Excerpted text
'''

The Markets Yawn

Why isn’t Wall Street panicking about the default crisis yet?

Barack Obama. Click image to expand.
President Barack Obama and Speaker of the House John Boehner didn’t reach a deal over the weekend

Much to Washington’s surprise, the Debtpocalypse did not arrive this weekend. The markets had been sanguine since the United States hit its $14.3 trillion debt ceiling in May, with stock prices high and borrowing costs low. But on Friday evening, President Barack Obama announced that talks had stalled out. He sounded frankly peeved, chiding Speaker of the House John Boehner with a parting shot: “If you want to be a leader, then you got to lead.” Suddenly, the tenor changed. Wall Street analysts openly expressed worry. Congressional staffers seemed panicked. Negative news stories piled up. Boehner said he wanted a deal before the Asian exchanges opened on Sunday night to prevent an adverse market reaction. Republicans and Democrats failed to reach any sort of deal over the weekend.

Then, last night, at 8 p.m., the Tokyo Stock Exchange opened for Monday trading. Everyone held their breath. But … nothing happened. Indices like the Nikkei wandered around and closed slightly down on perfectly normal trading volumes. Major markets in Hong Kong, Shanghai, London, and Frankfurt posted similarly unremarkable changes. Finally, the New York Stock Exchange opened. Stocks are down, but not by much. There is no major sell-off. There is no panic. The bond market is doing just fine too, with yields barely moving. In short, the markets said, “whatever,” as they have been saying for the past 10 or so weeks.

Predicting where the market is heading is a daft exercise. But its nonchalance suggests that investors are no more worried about the possibility of a U.S. default today than they were on Friday. The consensus seems to be that the debt-ceiling crisis is an obnoxious piece of political theater that will end as close to the default deadline as possible, and that it is not an actual financial crisis that needs handling now.

Indeed, the current “crisis” is a manufactured one. Of course the United States needs to get its fiscal house in order. Of course the debt has ballooned to threatening levels. But the problem remains long-term and mostly about ensuring job growth and bending down the health care cost curve. Still, it is not clear what the scale of the catastrophe could be should Congress fail to raise the debt ceiling. Some investment banks speculate that the market reaction might not be as bad as people think, with government going into a very short-lived shutdown, voter anger forcing Congress to get its act together, and the market rolling its eyes even if it dumps some bonds.

'''

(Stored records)
'''

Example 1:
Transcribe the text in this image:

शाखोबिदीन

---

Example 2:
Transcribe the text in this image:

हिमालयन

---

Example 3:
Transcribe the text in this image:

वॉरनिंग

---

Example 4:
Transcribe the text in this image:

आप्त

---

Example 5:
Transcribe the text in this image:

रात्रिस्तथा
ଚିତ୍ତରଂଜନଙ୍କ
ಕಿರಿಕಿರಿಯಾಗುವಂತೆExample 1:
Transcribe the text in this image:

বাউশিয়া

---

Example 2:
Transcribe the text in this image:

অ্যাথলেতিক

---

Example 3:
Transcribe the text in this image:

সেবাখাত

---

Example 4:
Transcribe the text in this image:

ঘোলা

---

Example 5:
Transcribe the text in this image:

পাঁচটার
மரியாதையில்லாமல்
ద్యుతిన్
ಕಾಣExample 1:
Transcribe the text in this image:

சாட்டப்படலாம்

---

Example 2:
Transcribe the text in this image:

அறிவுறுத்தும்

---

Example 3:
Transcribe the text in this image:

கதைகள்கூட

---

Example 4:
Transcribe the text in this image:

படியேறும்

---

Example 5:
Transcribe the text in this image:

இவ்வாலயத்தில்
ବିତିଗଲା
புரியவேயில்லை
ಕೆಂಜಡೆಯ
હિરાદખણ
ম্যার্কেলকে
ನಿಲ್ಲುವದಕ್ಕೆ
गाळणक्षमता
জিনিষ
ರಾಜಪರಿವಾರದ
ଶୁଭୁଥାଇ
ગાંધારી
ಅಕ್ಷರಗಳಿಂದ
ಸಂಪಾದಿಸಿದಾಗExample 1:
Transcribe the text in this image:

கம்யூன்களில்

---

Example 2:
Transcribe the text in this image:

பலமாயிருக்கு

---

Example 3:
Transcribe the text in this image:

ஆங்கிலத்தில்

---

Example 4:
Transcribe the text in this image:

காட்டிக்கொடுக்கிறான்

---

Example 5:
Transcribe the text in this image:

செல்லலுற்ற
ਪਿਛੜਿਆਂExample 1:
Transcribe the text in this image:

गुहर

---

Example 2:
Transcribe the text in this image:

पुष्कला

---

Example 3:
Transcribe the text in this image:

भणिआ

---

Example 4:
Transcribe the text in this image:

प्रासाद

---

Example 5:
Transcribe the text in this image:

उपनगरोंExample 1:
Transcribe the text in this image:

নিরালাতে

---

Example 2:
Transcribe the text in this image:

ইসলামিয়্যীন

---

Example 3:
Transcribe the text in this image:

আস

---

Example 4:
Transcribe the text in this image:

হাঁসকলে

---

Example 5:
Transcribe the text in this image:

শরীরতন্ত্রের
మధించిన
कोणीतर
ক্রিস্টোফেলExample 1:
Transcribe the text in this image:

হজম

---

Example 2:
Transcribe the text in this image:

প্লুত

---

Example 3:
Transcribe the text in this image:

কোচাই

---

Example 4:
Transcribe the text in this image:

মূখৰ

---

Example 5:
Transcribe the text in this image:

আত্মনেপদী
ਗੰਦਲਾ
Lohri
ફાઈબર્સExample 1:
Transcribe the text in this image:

'''

Parts of the exercise
[1] Quote the debt-ceiling article from "Much to Washington’s" to "over the weekend.".
[2] Continue the article about the markets and the debt-ceiling standoff from its last sentence.

Answers provided
[1]
Much to Washington’s surprise, the Debtpocalypse did not arrive this weekend. The markets had been sanguine since the United States hit its $14.3 trillion debt ceiling in May, with stock prices high and borrowing costs low. But on Friday evening, President Barack Obama announced that talks had stalled out. He sounded frankly peeved, chiding Speaker of the House John Boehner with a parting shot: “If you want to be a leader, then you got to lead.” Suddenly, the tenor changed. Wall Street analysts openly expressed worry. Congressional staffers seemed panicked. Negative news stories piled up. Boehner said he wanted a deal before the Asian exchanges opened on Sunday night to prevent an adverse market reaction. Republicans and Democrats failed to reach any sort of deal over the weekend.

[2]
But others believe consequences will be horrible. Today, the International Monetary Fund warned that it fears “universally large and negative effects.” The Bipartisan Policy Center notes that the Treasury will have to halt about 40 percent of its monthly payments—meaning Treasury Secretary Timothy Geithner will need to decide between hospitals, troops, seniors, prison guards, bondholders, and a thousand other constituencies. As Simon Johnson explains in Slate, Americans can expect everything from long lines at the ATM to mass unemployment to higher mortgage costs if the country goes into default. Forecasters like Macroeconomic Advisers predict an instant recession.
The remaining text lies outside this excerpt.